MINNEAPOLIS (WCCO) —  Ten years ago the Minnesota Legislature passed a law requiring passengers and drivers to wear seat belts. Since then, hundreds of lives have been saved each year.

The Minnesota Department of Public Safety credits the efforts of one family who fought to strengthen Minnesota’s seat belt laws in the wake of their daughter’s death for making it all possible.

In 1999, 15-year-old Meghan Cooper died after being ejected in a crash from the rear seat of a car. Officials say she was not wearing a seat belt.

“After Meghan’s death, I was tormented with ‘why did this happen,’” said Meghan’s mother, Kathy Cooper. “I learned that to help prevent others from facing my heart-breaking reality, the seat belt law had to change.”

In 2009, the state’s primary seat belt law took effect in honor of Meghan.

In the year before that law passed, 152 unbelted motorists lost their lives on Minnesota roads.

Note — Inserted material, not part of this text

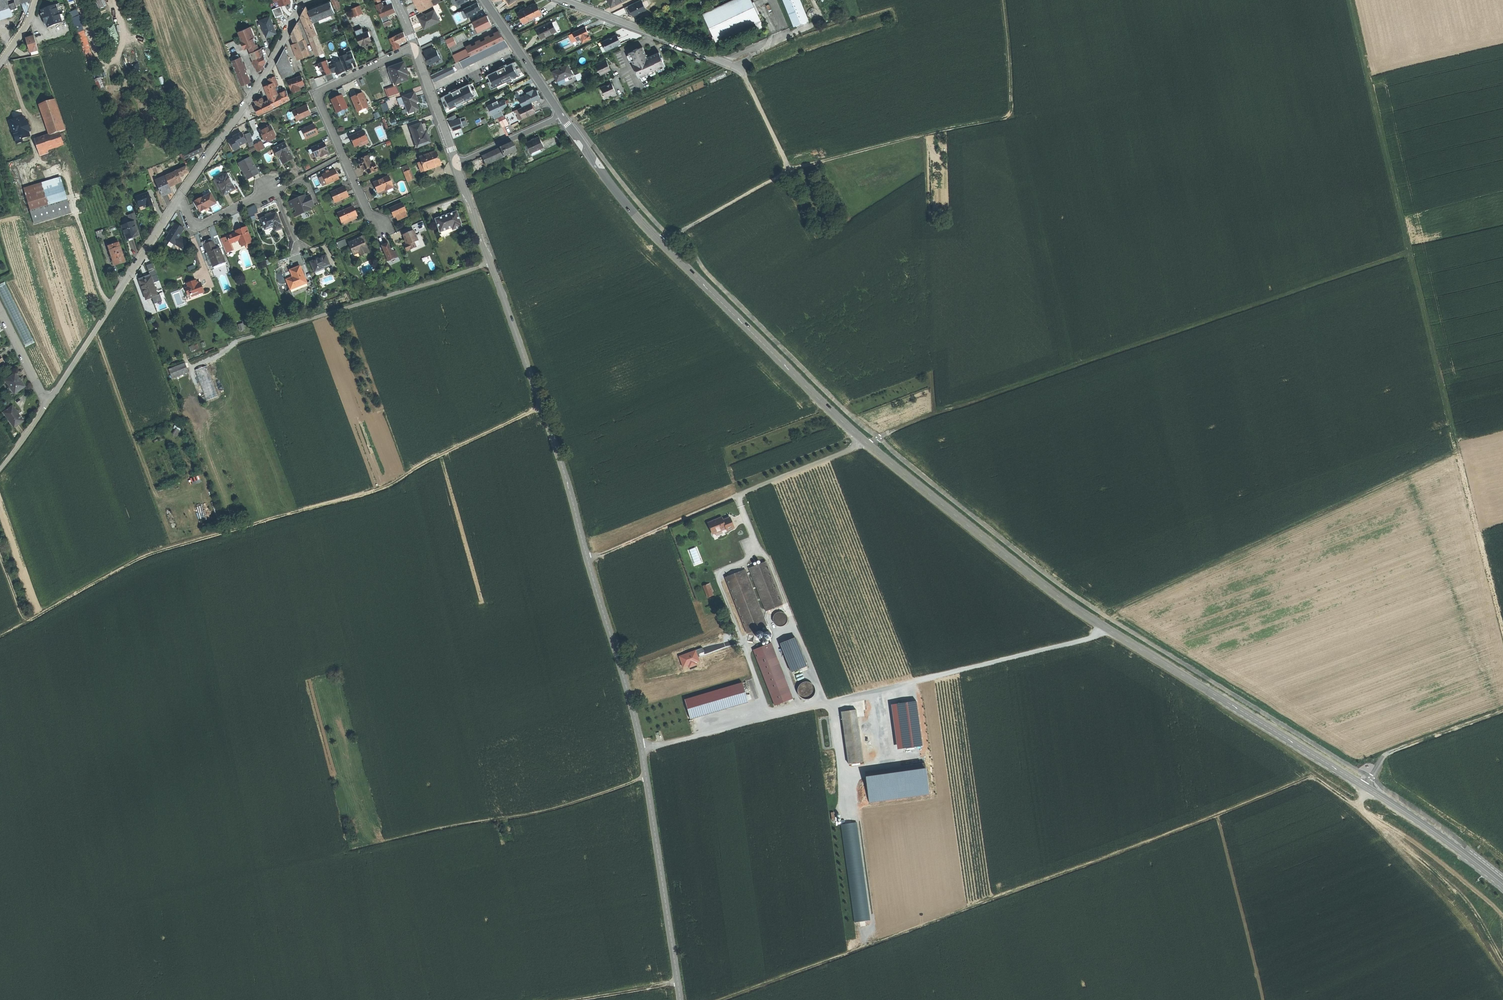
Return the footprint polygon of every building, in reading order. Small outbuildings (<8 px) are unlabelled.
[(10,9),(7,0),(0,0),(0,12),(10,9)] [(10,9),(14,8),(13,7),(27,2),(27,0),(7,0),(10,9)] [(95,2),(98,9),(99,8),(105,6),(103,0),(95,0),(95,2)] [(422,12),(433,6),(430,1),(429,0),(416,0),(422,12)] [(627,6),(633,17),(650,9),(646,0),(640,0),(627,6)] [(703,14),(716,43),(755,24),(758,30),(763,27),(758,15),(752,3),(751,0),(733,0),(703,14)] [(795,27),(809,21),(801,0),(784,0),(795,27)] [(319,6),(308,10),(313,22),(335,13),(330,1),(319,6)] [(466,19),(481,12),(480,10),(483,8),(480,1),(462,10),(466,19)] [(382,2),(376,4),(379,11),(384,8),(382,2)] [(59,3),(41,10),(42,13),(46,12),(47,16),(43,17),(45,24),(46,24),(47,27),(65,21),(59,3)] [(537,4),(528,9),(533,19),(542,14),(537,4)] [(384,8),(379,11),(381,17),(388,15),(395,11),(394,8),(393,5),(389,7),(384,8)] [(105,6),(99,8),(104,22),(111,19),(105,6)] [(282,6),(274,9),(277,17),(285,14),(282,6)] [(304,11),(301,16),(307,30),(314,27),(306,6),(304,11)] [(355,16),(363,13),(360,6),(352,9),(355,16)] [(528,9),(519,13),(521,18),(524,23),(533,19),(528,9)] [(434,10),(419,18),(421,23),(424,29),(440,21),(434,10)] [(388,15),(381,17),(384,23),(390,21),(388,15)] [(488,15),(475,22),(479,31),(492,25),(490,20),(488,15)] [(78,16),(71,18),(75,29),(82,26),(78,16)] [(270,17),(260,21),(266,37),(271,35),(276,33),(274,29),(273,25),(270,17)] [(552,22),(537,28),(539,33),(542,38),(556,31),(552,22)] [(296,25),(291,35),(294,43),(302,40),(296,25)] [(252,26),(239,31),(246,49),(250,47),(252,52),(257,50),(258,49),(259,49),(258,46),(257,44),(256,44),(253,36),(254,36),(252,26)] [(586,26),(574,32),(575,34),(577,40),(581,38),(583,42),(591,38),(586,26)] [(314,27),(307,30),(310,37),(317,34),(314,27)] [(362,44),(363,45),(367,43),(371,42),(371,40),(372,40),(370,35),(369,31),(358,36),(362,44)] [(396,35),(393,36),(396,43),(398,41),(406,38),(405,35),(403,32),(396,36),(396,35)] [(500,32),(466,49),(469,56),(473,55),(505,39),(500,32)] [(317,34),(310,37),(317,55),(324,52),(317,34)] [(575,34),(570,36),(575,46),(583,42),(581,38),(577,40),(575,34)] [(618,34),(604,41),(606,45),(606,46),(607,45),(609,48),(613,45),(614,47),(622,43),(621,38),(619,39),(618,37),(619,36),(618,34)] [(34,36),(26,38),(28,47),(36,45),(34,36)] [(393,36),(390,38),(395,50),(400,47),(398,41),(396,43),(393,36)] [(449,47),(456,44),(452,37),(445,40),(449,47)] [(505,39),(473,55),(469,56),(459,61),(462,68),(509,45),(505,39)] [(302,40),(294,43),(300,58),(308,55),(302,40)] [(36,45),(28,47),(29,49),(31,49),(32,52),(31,52),(32,56),(39,55),(36,45)] [(439,59),(433,46),(423,51),(429,66),(434,64),(433,62),(439,59)] [(643,47),(629,53),(634,64),(634,65),(639,78),(647,74),(647,75),(658,70),(658,69),(665,66),(659,53),(646,58),(645,56),(646,55),(643,47)] [(285,49),(277,64),(282,78),(293,73),(285,49)] [(469,56),(466,49),(452,55),(455,63),(459,61),(469,56)] [(255,58),(253,59),(254,61),(256,66),(258,71),(264,68),(260,56),(255,58)] [(240,57),(231,61),(241,85),(250,82),(240,57)] [(322,70),(323,75),(325,74),(328,81),(334,78),(332,72),(327,60),(319,63),(320,67),(321,71),(322,70)] [(607,61),(597,66),(601,75),(611,70),(607,61)] [(514,78),(520,75),(517,68),(520,67),(520,66),(517,67),(514,62),(488,75),(491,81),(489,82),(492,89),(507,81),(508,83),(515,80),(514,78)] [(404,63),(389,68),(395,86),(397,85),(400,84),(399,83),(408,80),(407,74),(408,74),(406,68),(404,63)] [(431,75),(434,82),(456,72),(452,65),(431,75)] [(568,65),(553,72),(556,77),(558,81),(572,74),(568,65)] [(301,76),(288,81),(292,92),(300,89),(299,85),(298,85),(299,84),(303,82),(301,76)] [(102,77),(96,79),(99,89),(105,88),(102,77)] [(275,77),(268,79),(270,84),(273,83),(274,87),(278,85),(275,77)] [(268,85),(264,86),(269,98),(275,96),(277,94),(274,87),(273,83),(270,84),(268,85)] [(470,83),(444,96),(450,109),(457,106),(458,108),(465,105),(464,103),(479,95),(475,88),(473,89),(470,83)] [(612,83),(602,88),(606,97),(612,94),(613,97),(617,94),(612,83)] [(520,98),(523,106),(541,98),(537,90),(534,91),(533,89),(531,91),(528,92),(529,94),(520,98)] [(286,90),(279,93),(283,103),(290,100),(286,90)] [(415,92),(403,97),(409,114),(418,110),(415,103),(418,102),(417,97),(415,92)] [(279,93),(277,94),(275,96),(275,97),(270,100),(273,108),(283,103),(279,93)] [(364,93),(353,98),(359,112),(360,111),(369,107),(365,98),(366,97),(365,95),(364,93)] [(342,95),(332,99),(333,103),(332,103),(334,108),(336,113),(347,108),(342,95)] [(447,111),(450,109),(444,96),(442,97),(447,111)] [(54,98),(39,103),(49,134),(59,131),(64,129),(54,98)] [(259,99),(256,101),(258,105),(257,105),(255,106),(259,115),(273,108),(270,100),(269,99),(264,102),(262,98),(259,99)] [(494,104),(489,106),(493,115),(502,110),(502,109),(508,106),(505,100),(499,103),(498,100),(493,103),(494,104)] [(308,104),(294,110),(298,119),(312,113),(310,108),(308,104)] [(529,104),(519,109),(524,118),(535,113),(533,109),(531,105),(530,106),(529,104)] [(278,107),(264,114),(267,120),(274,116),(281,113),(278,107)] [(453,130),(467,126),(464,117),(459,118),(458,114),(449,117),(453,130)] [(18,118),(11,120),(12,121),(10,121),(12,128),(11,128),(13,134),(14,134),(17,142),(22,140),(21,137),(29,135),(28,130),(31,129),(28,119),(25,120),(24,116),(22,116),(22,115),(20,116),(18,117),(18,118)] [(508,118),(501,120),(503,127),(511,125),(508,118)] [(315,124),(303,129),(307,138),(319,133),(317,129),(315,124)] [(422,124),(411,127),(418,147),(431,142),(429,137),(427,132),(424,132),(422,124)] [(263,130),(261,131),(265,139),(267,138),(269,137),(275,134),(271,126),(269,127),(265,129),(263,130)] [(64,129),(59,131),(63,143),(69,141),(64,129)] [(364,130),(351,136),(354,141),(356,146),(360,144),(368,140),(364,130)] [(49,134),(35,139),(39,151),(46,148),(63,143),(59,131),(49,134)] [(243,133),(235,137),(236,139),(231,141),(235,151),(240,148),(239,146),(247,142),(243,133)] [(540,137),(528,143),(532,152),(544,147),(542,142),(540,137)] [(262,141),(255,145),(258,152),(265,148),(262,141)] [(325,142),(314,147),(318,156),(321,155),(321,156),(328,153),(327,152),(329,152),(327,147),(325,142)] [(285,143),(274,149),(278,157),(279,156),(283,164),(288,162),(293,159),(285,143)] [(202,145),(192,150),(194,155),(199,153),(204,150),(202,145)] [(501,149),(469,163),(474,177),(489,170),(486,165),(504,156),(501,149)] [(192,150),(184,153),(187,159),(194,155),(192,150)] [(437,151),(422,157),(423,161),(426,170),(437,167),(436,164),(440,163),(438,157),(437,151)] [(367,155),(359,159),(359,160),(360,162),(358,163),(359,165),(360,168),(362,166),(364,170),(365,169),(372,166),(371,163),(367,155)] [(250,158),(241,163),(245,172),(244,173),(247,179),(253,176),(254,176),(256,175),(259,173),(256,167),(255,168),(250,158)] [(375,162),(371,163),(372,166),(365,169),(368,175),(378,170),(375,162)] [(408,165),(402,168),(403,170),(404,172),(409,170),(412,179),(414,178),(408,165)] [(187,167),(178,171),(181,177),(183,176),(186,175),(185,174),(189,172),(187,167)] [(337,169),(324,174),(325,176),(327,183),(340,179),(338,174),(337,169)] [(409,170),(404,172),(407,181),(412,179),(409,170)] [(166,177),(156,181),(164,197),(168,195),(173,192),(171,187),(183,182),(181,177),(178,171),(166,177)] [(226,174),(217,179),(218,180),(222,189),(221,189),(225,195),(228,194),(230,192),(236,189),(233,183),(231,184),(226,174)] [(388,175),(376,181),(377,186),(375,187),(377,190),(378,192),(385,189),(384,187),(388,186),(392,184),(388,175)] [(23,188),(30,209),(66,198),(59,176),(23,188)] [(345,186),(332,191),(337,201),(349,195),(347,190),(345,186)] [(149,194),(137,198),(140,207),(147,205),(147,206),(150,205),(153,205),(149,194)] [(200,198),(196,201),(199,208),(200,208),(202,211),(209,207),(213,205),(216,203),(211,194),(201,199),(200,198)] [(298,198),(291,201),(292,206),(295,205),(298,204),(301,213),(311,209),(310,207),(315,204),(310,194),(306,196),(306,195),(298,198)] [(70,209),(66,198),(30,209),(34,220),(70,209)] [(402,202),(392,207),(394,211),(397,216),(406,211),(402,202)] [(354,206),(340,213),(344,222),(345,222),(358,215),(356,211),(354,206)] [(406,211),(397,216),(398,219),(408,214),(406,211)] [(443,216),(436,219),(440,232),(453,227),(453,229),(462,226),(461,224),(462,224),(460,217),(458,211),(452,213),(451,214),(445,217),(443,216)] [(268,217),(262,220),(266,230),(274,227),(276,232),(280,231),(278,225),(279,224),(275,214),(268,217)] [(129,224),(123,226),(127,239),(133,237),(139,234),(135,221),(131,223),(131,221),(128,222),(129,224)] [(417,233),(427,229),(423,221),(414,225),(417,233)] [(236,233),(228,236),(231,243),(239,240),(241,246),(246,244),(252,242),(251,238),(247,226),(241,228),(236,231),(236,233)] [(103,228),(96,230),(98,238),(105,236),(103,228)] [(414,230),(404,235),(408,244),(406,245),(405,246),(406,251),(416,247),(414,242),(418,240),(414,230)] [(178,239),(170,234),(165,243),(160,251),(168,256),(178,239)] [(360,239),(350,243),(355,256),(360,254),(363,252),(365,256),(371,254),(369,249),(370,249),(369,245),(366,246),(365,243),(369,242),(368,238),(367,235),(360,238),(360,239)] [(228,236),(221,239),(225,248),(231,245),(231,243),(228,236)] [(346,239),(337,242),(339,248),(348,245),(346,239)] [(210,242),(206,244),(209,252),(210,256),(211,258),(214,265),(226,261),(221,248),(217,250),(214,241),(210,242)] [(119,242),(109,246),(115,265),(120,264),(125,262),(119,242)] [(385,244),(382,246),(385,254),(381,255),(385,263),(399,257),(396,251),(395,251),(393,248),(391,249),(389,243),(385,244)] [(231,245),(225,248),(227,254),(234,251),(231,245)] [(319,259),(312,262),(316,273),(325,269),(325,268),(330,265),(327,256),(319,259)] [(295,268),(290,270),(292,277),(286,279),(290,291),(308,284),(301,266),(295,268)] [(149,277),(140,280),(147,298),(158,294),(154,282),(152,276),(149,277)] [(193,283),(188,284),(189,288),(187,288),(189,295),(191,294),(193,293),(194,296),(204,293),(201,284),(197,285),(196,282),(193,283)] [(0,288),(0,295),(26,345),(35,340),(7,284),(0,288)] [(170,368),(174,378),(190,372),(186,362),(170,368)] [(208,365),(196,369),(206,400),(218,396),(208,365)] [(15,373),(5,381),(14,395),(23,388),(19,382),(20,380),(18,377),(15,373)] [(13,407),(4,413),(15,427),(23,421),(19,415),(16,411),(13,407)] [(720,519),(708,523),(712,534),(726,529),(726,531),(733,528),(729,519),(723,521),(721,522),(720,519)] [(766,562),(750,568),(767,611),(782,605),(766,562)] [(743,570),(725,578),(747,634),(765,627),(754,599),(743,570)] [(709,584),(703,586),(707,598),(711,596),(709,592),(712,591),(709,584)] [(773,619),(773,622),(774,623),(775,625),(776,626),(778,627),(779,627),(781,627),(783,627),(784,626),(785,625),(786,624),(786,623),(787,622),(787,620),(787,619),(787,617),(786,616),(784,614),(783,613),(782,613),(779,613),(777,613),(776,614),(774,616),(773,619)] [(795,638),(780,644),(791,673),(806,667),(795,638)] [(770,644),(753,650),(775,706),(791,700),(770,644)] [(684,663),(699,659),(696,651),(681,655),(684,663)] [(804,683),(801,684),(799,686),(798,688),(798,692),(798,694),(799,696),(801,698),(803,699),(806,700),(808,700),(810,699),(812,698),(814,695),(815,693),(815,691),(814,687),(813,685),(810,683),(807,682),(804,683)] [(742,683),(706,693),(712,713),(748,702),(742,683)] [(690,719),(712,713),(706,693),(684,700),(690,719)] [(917,700),(895,703),(900,748),(927,745),(921,693),(916,694),(917,700)] [(856,710),(841,712),(848,763),(863,761),(856,710)] [(869,801),(928,793),(924,768),(865,777),(869,801)] [(872,921),(858,823),(846,825),(846,821),(842,821),(842,825),(856,923),(872,921)]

In 2018, 92 unbelted motorists died.

“My family joined with others to change the law so that every person, in every seat, must give themselves a chance to survive a crash by buckling up,” said Cooper. “From my perspective, Meghan gave her life to save so many.”

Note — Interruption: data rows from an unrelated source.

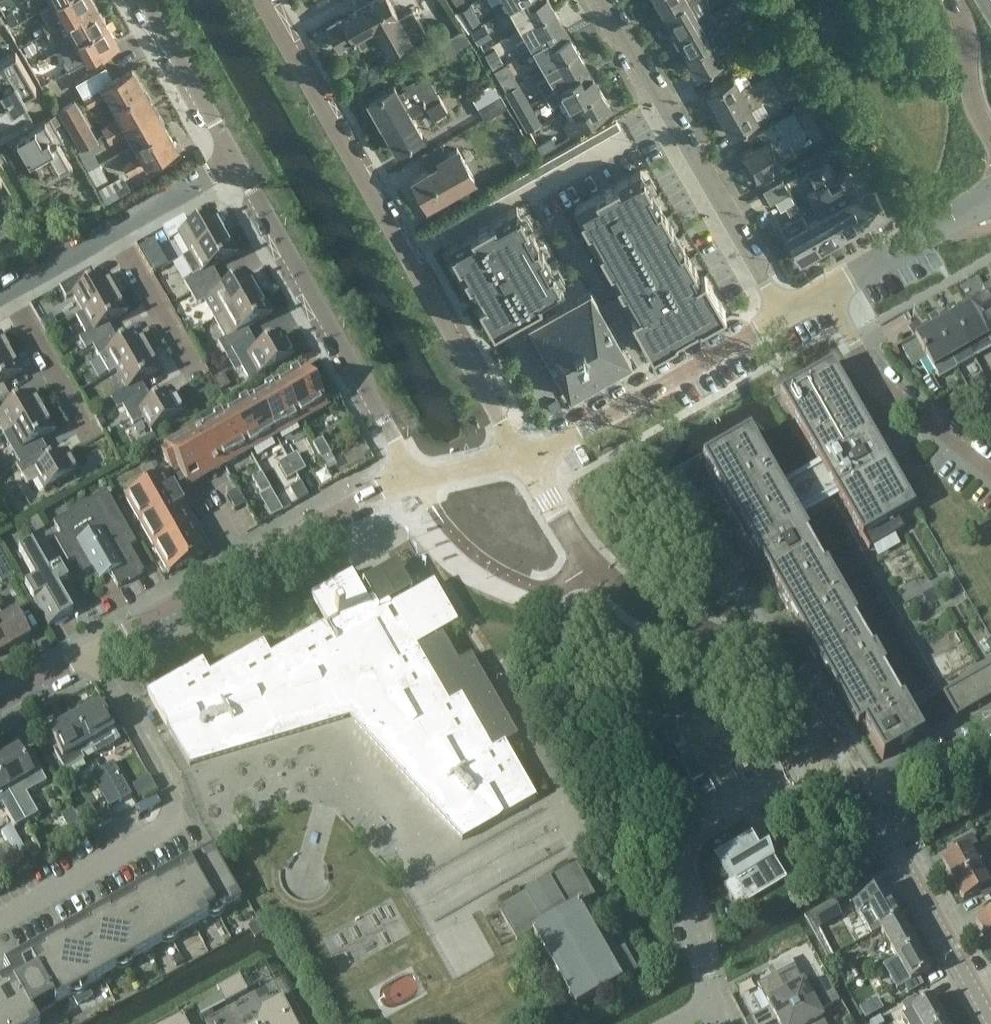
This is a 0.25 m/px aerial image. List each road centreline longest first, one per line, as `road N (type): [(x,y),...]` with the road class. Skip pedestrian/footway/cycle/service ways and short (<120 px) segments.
road 1 (residential): [(524,460),(261,0)]
road 2 (residential): [(0,925),(169,818),(173,802),(90,650)]
road 3 (residential): [(90,650),(387,484),(418,477)]
road 4 (residential): [(788,316),(603,0)]
road 5 (residential): [(238,165),(418,477)]
road 6 (residential): [(708,1006),(682,859),(690,835),(835,744)]
road 7 (residential): [(835,744),(782,667),(612,588),(591,566)]
road 8 (residential): [(524,460),(788,316)]
road 9 (residential): [(990,1020),(865,797)]
road 10 (residential): [(831,293),(876,370),(990,474)]
road 11 (residential): [(143,0),(238,165)]
road 12 (residential): [(831,293),(990,200)]
road 13 (residential): [(191,382),(109,230)]
road 14 (residential): [(5,290),(87,437)]
road 15 (residential): [(109,230),(238,165)]
road 16 (residential): [(990,728),(865,797)]
road 17 (unclassified): [(955,0),(972,86),(990,132)]
road 18 (residential): [(591,566),(524,460)]
road 19 (residential): [(5,290),(109,230)]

According to the 2018 Minnesota Seat Belt Survey, 92.4% of front seat occupants wear their seat belts.

On Monday, the Minnesota Department of Public Safety kicked off its annual ”Click It or Ticket’ campaign to remind motorists that seat belts and car seats will protect them in a crash.

Over 300 law enforcement agencies statewide participate in extra enforcement and education. This year, the campaign runs from May 20 through June 2.